When you take away some of those wave fronts, the ones next to the hole are able to spread out horizontally without being cancelled. This means that light bends around corners- aka "diffraction."
Diffraction is light spreading out as it passes an obstacle: wave fronts exist as many smaller spherical waves but their horizontal parts are cancelling. As you take away some of those mini-wave fronts then they no longer cancel parts of each other, so they spread out gradually filling in the area after the obstacle. This results in the direction of wave fronts spreading out after passing through a hole or around an object.

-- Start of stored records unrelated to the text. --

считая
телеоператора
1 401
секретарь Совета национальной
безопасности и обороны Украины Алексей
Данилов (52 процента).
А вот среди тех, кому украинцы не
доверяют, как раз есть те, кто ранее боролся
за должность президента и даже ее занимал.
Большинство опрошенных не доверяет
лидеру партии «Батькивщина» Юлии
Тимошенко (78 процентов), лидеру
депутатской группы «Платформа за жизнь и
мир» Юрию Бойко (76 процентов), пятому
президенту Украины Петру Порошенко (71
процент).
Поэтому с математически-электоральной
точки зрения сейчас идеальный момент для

The double slit experiment, also called "Young's Double Slit," is one of the definitive experiments that proves that light behaves as a wave. It involves setting up a screen with two tiny slits in it that are very close together. These slits and their separation distance need to be approximately the same size as the wavelength of light used. You then shine a laser on to the double slit, and an interference pattern will appear on a screen behind the slits.
If light only traveled as a particle, then we might see it move through the two slits and leave only two bright spots on the screen.

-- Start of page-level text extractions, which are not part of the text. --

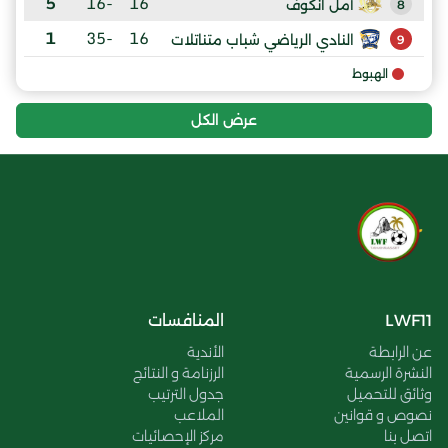
5
-16
16
أمل انكوف
8
1
-35
16
النادي الرياضي شباب متناتلات
9
الهبوط
عرض الكل
LWF11
المنافسات
عن الرابطة
الأندية
النشرة الرسمية
الرزنامة و النتائج
وثائق للتحميل
جدول الترتيب
نصوص و قوانين
الملاعب
اتصل بنا
مركز الإحصائيات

When light strikes a thin film, part of it reflects, bouncing off, and part of it refracts, transmitting through. Upon hitting the far side of the film that happens again, some of the light reflects, and some of it refracts.
As you've probably noticed by now, the cause of interference in light when using a plane wave front source is a difference in path length. If someone were to observe the ray that is reflected off the top and bottom of the thin film, they might realize that one path is slightly longer than the other. If we label the thickness of the thin film as d, then the second ray travels about 2d farther than the first one! This can result in interference.
Recall that different wavelengths result in different colors when it comes to visible light. When we have a thin film it is usually not perfectly uniform. Any variance in thickness results in a different wavelength (different color) having constructive interference. As the thickness varies so does the color of the most constructively interfering light at that point, resulting in a rainbow effect.
X-ray diffraction uses the same idea as thin films where light bounces off of different layers of the crystal structure. When the light is received it will have different constructive interferences depending on what angle the light hits the crystal. This technique can be used to figure out the shape/structure of a crystal! We use x-rays for this because they are just the right wavelength for most crystal structures.
Polarized light is light where all of the electric field waves are restricted to one direction, or the same plane. If we are talking about just the electric field, as we've done all week, you could say that light were polarized if the electric field lines were all up and down. Or if they were all left and right. Or if you impose a coordinate system, if the electric field lines were restricted to just the x-axis or just the y-axis or just the z-axis.
We are going to sketch unpolarized light as a sort of star or asterisk shape at the tip of a ray. For clarity, the red ray is the whole ray of light and it is traveling in the direction of the red ray. The green arrows indicate orientations of electric fields (recall that E and B fields wiggle perpendicular to the direction that light travels). This representation shows us that unpolarized light travels in a direction, but the E and B fields can wiggle in any direction perpendicular to the direction that the ray of light is moving.
The last thing for this week is that polarization can occur from reflections as well. This reflected polarized light is what your polarized sunglasses help with! When light bounces off of a surface the electric field lines that are perpendicular to the surface tend to get absorbed by that surface as they enter the surface and wiggle some electrons.